- **Assigned task**: Give back every entry precisely as written, without any of the images.

Keypoint text descriptions:
╔══

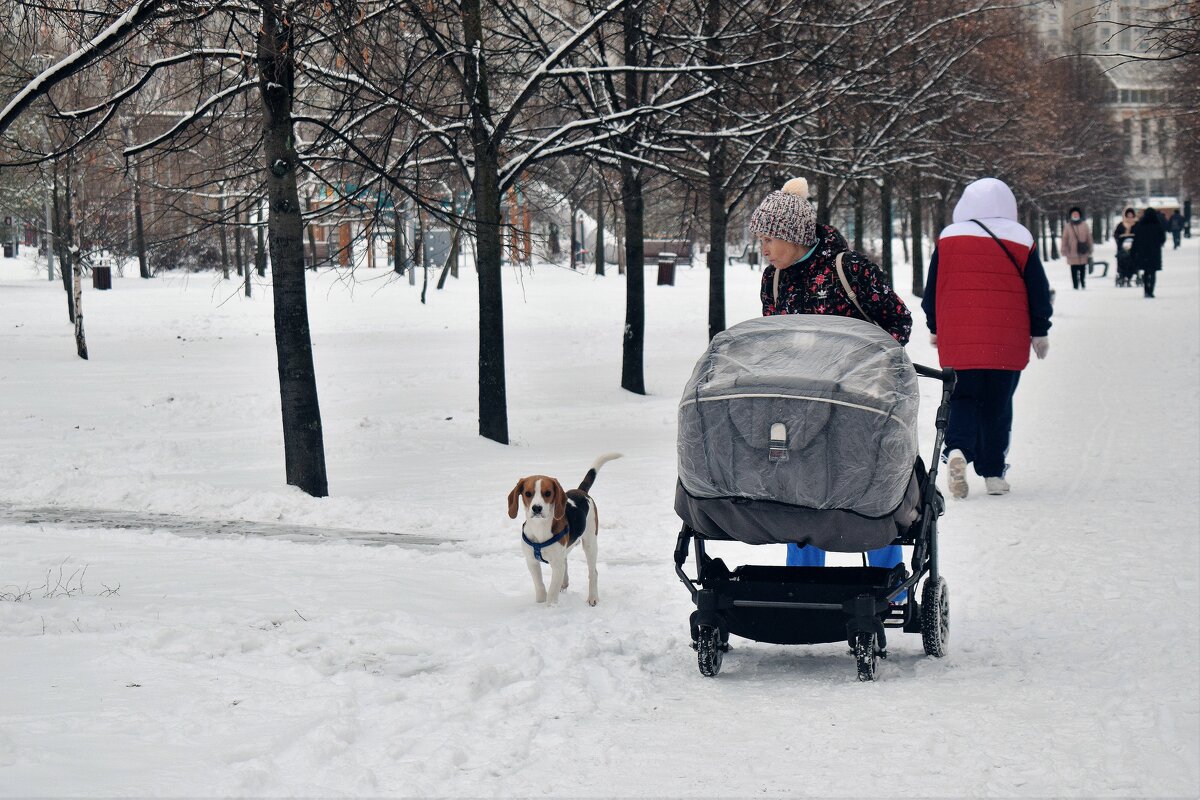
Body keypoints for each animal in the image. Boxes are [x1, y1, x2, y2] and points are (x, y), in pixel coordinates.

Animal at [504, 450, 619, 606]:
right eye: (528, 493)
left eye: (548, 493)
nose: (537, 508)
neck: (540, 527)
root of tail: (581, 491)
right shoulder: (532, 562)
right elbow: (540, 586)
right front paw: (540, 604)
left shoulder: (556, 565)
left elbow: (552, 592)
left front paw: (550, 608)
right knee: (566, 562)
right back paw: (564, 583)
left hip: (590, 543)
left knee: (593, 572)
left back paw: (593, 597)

╚══

- **Result for this task**:
Body keypoints for each animal in the image. Boxes are [x1, y1, x2, y2] and points are (x, y), in pixel coordinates.

Animal at [504, 450, 619, 606]:
right eye: (528, 493)
left eye: (548, 493)
nose: (537, 508)
neck: (540, 527)
root of tail: (581, 491)
right shoulder: (532, 562)
right elbow: (540, 586)
right front paw: (540, 604)
left shoulder: (556, 565)
left elbow: (552, 592)
left front paw: (550, 608)
right knee: (566, 562)
right back paw: (564, 583)
left hip: (590, 543)
left knee: (593, 572)
left back paw: (593, 597)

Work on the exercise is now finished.